For some, especially in the age of the selfie and social media, the possibility of losing weight is worth the risk of death. Fanning and her co-host, journalist Jessica Wapner, take a look at subcultures where eating disorders and dangerous diet fads flourish. It’s not just the teen girls getting their lives ruined by Instagram, it’s also the body builders who long to look like the veiny, intentionally dehydrated superheroes of Marvel films. Everyone is looking for a way to attain the ideal body, even if they know that ideal is created through starvation, surgical interventions, airbrushing, physical suffering and spiritual torment.
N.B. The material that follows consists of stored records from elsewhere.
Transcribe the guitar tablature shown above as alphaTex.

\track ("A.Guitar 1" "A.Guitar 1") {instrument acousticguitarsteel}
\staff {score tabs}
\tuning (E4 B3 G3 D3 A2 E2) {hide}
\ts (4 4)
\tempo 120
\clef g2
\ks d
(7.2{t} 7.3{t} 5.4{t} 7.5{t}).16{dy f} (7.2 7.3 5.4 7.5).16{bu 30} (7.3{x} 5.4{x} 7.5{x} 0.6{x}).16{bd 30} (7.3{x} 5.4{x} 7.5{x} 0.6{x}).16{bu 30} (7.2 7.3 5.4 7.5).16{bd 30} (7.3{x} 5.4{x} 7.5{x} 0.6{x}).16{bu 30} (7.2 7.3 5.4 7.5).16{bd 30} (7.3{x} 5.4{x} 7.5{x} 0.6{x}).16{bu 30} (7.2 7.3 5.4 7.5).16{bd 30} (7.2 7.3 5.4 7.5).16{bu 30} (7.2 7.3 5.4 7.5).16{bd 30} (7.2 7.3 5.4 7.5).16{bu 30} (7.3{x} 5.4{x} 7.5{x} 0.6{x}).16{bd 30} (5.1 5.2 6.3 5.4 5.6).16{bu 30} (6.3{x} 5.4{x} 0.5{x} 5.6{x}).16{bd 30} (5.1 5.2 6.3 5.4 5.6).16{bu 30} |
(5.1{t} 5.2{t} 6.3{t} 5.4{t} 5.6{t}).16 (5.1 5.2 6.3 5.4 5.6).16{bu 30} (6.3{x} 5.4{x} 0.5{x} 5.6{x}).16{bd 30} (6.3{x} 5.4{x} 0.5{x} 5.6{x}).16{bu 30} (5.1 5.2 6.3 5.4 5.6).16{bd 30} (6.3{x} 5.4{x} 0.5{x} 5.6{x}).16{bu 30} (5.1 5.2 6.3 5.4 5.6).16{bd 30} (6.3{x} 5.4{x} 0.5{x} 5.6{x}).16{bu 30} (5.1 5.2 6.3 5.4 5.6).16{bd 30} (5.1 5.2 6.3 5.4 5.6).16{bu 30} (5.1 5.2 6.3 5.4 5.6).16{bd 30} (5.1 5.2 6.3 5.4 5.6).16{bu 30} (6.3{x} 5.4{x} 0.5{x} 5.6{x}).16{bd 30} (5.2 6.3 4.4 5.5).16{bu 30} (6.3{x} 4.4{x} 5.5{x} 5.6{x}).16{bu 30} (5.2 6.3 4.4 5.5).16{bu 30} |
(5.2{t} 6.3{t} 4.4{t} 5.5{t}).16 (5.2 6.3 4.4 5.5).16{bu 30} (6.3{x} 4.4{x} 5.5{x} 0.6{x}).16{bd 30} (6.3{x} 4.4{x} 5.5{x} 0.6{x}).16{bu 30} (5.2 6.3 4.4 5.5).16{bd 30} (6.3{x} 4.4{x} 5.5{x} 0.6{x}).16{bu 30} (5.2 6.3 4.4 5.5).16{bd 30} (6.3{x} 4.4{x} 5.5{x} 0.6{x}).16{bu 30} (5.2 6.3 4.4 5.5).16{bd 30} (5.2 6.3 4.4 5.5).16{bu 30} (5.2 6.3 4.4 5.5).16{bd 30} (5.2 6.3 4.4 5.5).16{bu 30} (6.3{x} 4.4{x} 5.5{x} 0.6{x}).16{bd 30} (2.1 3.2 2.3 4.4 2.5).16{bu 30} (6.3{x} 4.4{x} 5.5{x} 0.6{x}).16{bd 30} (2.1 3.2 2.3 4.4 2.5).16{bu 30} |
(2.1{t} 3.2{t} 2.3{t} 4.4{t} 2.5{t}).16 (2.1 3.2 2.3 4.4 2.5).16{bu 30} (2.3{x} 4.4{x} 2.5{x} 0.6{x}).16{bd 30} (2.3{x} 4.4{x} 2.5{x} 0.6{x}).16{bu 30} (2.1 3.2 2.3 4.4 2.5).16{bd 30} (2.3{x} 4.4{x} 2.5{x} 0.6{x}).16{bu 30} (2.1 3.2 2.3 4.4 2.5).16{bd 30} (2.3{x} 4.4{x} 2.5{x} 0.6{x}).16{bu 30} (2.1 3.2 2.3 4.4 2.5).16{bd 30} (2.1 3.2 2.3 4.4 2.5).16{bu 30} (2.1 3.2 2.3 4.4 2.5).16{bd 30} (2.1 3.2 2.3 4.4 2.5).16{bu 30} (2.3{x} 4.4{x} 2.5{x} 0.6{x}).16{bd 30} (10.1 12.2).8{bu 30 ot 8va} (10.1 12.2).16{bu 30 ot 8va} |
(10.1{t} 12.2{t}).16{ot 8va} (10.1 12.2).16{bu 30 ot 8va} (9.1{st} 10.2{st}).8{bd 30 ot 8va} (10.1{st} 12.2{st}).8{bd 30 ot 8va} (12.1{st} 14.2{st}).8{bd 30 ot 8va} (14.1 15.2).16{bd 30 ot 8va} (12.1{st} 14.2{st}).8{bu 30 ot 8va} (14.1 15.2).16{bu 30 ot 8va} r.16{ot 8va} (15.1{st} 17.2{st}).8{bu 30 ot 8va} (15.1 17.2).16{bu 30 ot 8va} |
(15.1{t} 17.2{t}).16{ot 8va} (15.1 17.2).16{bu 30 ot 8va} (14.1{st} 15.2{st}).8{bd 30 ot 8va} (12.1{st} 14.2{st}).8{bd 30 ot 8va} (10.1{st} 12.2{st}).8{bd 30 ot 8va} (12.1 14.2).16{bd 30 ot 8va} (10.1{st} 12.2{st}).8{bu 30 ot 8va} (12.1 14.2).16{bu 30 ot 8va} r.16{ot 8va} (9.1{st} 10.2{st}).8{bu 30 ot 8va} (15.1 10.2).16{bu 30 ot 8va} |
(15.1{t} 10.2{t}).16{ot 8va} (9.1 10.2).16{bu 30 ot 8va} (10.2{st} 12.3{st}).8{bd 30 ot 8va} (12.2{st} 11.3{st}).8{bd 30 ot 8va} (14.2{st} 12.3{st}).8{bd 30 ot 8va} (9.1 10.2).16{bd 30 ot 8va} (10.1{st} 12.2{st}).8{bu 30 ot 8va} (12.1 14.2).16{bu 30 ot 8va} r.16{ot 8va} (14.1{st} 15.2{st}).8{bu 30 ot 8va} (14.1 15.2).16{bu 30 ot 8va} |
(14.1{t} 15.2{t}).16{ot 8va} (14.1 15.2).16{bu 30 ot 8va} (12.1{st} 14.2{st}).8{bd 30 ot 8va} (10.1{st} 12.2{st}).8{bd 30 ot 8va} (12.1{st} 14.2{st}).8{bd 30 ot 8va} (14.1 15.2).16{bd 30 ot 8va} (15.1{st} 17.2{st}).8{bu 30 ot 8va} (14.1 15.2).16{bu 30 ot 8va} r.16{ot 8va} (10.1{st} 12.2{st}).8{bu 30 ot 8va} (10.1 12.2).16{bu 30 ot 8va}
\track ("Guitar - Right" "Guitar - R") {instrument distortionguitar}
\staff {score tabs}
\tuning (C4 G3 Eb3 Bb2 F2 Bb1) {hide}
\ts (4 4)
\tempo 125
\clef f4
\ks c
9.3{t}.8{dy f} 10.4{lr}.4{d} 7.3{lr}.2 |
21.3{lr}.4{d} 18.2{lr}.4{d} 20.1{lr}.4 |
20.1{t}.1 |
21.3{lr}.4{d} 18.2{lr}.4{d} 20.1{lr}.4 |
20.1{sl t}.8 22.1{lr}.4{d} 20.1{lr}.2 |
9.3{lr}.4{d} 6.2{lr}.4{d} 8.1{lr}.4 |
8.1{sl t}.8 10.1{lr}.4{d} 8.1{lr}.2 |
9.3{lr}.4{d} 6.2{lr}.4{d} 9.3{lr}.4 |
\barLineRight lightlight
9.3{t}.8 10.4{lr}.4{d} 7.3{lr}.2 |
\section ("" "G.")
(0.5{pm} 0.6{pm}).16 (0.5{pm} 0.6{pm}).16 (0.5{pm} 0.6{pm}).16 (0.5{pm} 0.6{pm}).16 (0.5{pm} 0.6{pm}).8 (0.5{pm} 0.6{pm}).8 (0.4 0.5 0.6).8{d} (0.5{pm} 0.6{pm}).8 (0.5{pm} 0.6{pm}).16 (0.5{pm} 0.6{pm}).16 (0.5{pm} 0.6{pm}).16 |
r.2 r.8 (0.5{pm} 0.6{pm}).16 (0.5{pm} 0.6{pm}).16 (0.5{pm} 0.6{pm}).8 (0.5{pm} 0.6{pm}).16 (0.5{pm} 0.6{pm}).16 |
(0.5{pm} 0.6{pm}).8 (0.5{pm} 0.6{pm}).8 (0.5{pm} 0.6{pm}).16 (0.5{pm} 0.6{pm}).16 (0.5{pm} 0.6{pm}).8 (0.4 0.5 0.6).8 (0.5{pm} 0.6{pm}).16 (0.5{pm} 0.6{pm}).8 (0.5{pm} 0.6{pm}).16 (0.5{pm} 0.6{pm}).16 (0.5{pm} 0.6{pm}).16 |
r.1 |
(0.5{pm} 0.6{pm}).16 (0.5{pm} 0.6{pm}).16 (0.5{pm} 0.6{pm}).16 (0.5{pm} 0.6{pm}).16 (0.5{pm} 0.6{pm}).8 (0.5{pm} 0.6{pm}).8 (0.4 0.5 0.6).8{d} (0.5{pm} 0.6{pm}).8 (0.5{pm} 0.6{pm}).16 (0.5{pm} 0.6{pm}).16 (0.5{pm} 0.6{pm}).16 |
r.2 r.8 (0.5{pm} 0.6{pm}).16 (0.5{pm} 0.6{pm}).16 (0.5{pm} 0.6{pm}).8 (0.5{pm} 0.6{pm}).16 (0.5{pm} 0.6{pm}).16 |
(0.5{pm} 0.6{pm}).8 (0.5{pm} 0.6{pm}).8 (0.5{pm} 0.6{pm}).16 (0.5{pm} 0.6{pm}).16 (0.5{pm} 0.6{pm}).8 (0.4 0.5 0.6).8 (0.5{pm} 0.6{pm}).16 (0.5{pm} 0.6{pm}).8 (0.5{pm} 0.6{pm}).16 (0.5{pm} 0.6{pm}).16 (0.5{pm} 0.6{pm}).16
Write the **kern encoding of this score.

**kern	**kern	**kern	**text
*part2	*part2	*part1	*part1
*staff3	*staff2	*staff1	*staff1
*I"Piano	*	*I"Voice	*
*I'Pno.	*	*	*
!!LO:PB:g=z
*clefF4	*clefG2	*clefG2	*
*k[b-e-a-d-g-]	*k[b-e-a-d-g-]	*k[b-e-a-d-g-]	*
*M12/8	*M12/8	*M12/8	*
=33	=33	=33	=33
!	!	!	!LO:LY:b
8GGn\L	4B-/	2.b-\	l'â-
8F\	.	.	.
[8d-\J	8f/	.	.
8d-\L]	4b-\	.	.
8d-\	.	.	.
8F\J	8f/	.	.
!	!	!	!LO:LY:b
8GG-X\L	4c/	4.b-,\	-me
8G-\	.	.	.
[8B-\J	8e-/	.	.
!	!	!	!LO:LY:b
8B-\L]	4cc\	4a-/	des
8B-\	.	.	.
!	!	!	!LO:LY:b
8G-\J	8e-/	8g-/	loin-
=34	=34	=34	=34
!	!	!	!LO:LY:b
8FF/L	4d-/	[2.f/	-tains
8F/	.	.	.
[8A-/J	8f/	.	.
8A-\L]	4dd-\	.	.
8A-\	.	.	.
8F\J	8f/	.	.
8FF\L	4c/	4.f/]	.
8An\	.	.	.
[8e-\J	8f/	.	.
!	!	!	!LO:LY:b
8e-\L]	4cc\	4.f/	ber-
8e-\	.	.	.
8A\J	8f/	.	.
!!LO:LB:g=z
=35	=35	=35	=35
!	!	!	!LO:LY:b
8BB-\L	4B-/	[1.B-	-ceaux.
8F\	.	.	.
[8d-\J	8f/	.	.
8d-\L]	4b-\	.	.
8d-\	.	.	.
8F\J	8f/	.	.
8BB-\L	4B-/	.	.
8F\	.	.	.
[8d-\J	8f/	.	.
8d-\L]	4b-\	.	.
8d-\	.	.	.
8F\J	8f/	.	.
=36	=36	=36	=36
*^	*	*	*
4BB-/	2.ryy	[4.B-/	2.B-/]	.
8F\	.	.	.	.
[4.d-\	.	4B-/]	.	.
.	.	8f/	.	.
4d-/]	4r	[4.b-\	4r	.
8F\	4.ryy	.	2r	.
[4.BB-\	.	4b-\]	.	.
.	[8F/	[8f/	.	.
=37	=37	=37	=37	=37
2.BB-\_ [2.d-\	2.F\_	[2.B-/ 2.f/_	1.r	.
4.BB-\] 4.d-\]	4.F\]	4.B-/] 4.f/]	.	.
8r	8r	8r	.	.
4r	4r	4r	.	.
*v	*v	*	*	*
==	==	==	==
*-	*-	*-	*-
Weight is discussed as a health issue, but the usual line that health care workers give their patients — “exercise and eat better” — doesn’t really work. It can be an overwhelmingly difficult thing to ask of those who are exhausted by work, living in food deserts and unable to afford the latest plant-based diet. For the sufficiently discouraged, shortcuts in the form of weight-loss fads look more promising than another ten years of trying to remember to go to yoga class.

But if you want to understand why so many people are drawn to these online spaces through problems with sickness and bad health (and made vulnerable to con-men and plastic gurus), you should take a listen to KCRW’s Bodies. In each episode, a new figure is given the space to tell the full story of an issue concerning healthcare, whether it’s a person discovering the corporate corruption behind their case of ovarian cancer or a young mother whose baby is refusing to eat. Most of the stories go beyond a list of symptoms and tales of physical suffering. These are tales of neglect and abuse: of doctors misleading, ignoring or hurting their patients, of individuals whose agency and bodily autonomy are taken away by authority figures.

In one recent episode, for example, a person named River discovers, long after invasive and painful medical interventions, that they were born intersex. Their parents and doctors hid this truth from them and decided on a course of treatment on their behalf, giving them no say when it came to hormonal replacement or cosmetic surgery. It wasn’t until they left home and went to college that they discovered the truth of their condition. Elsewhere, a woman’s pain during sex is downplayed, someone with debilitating period pains is told to take ibuprofen and so on. It’s disturbing how many of these stories sound the same. Not just women’s health but sexual health in general has been understudied by the medical community for a long time.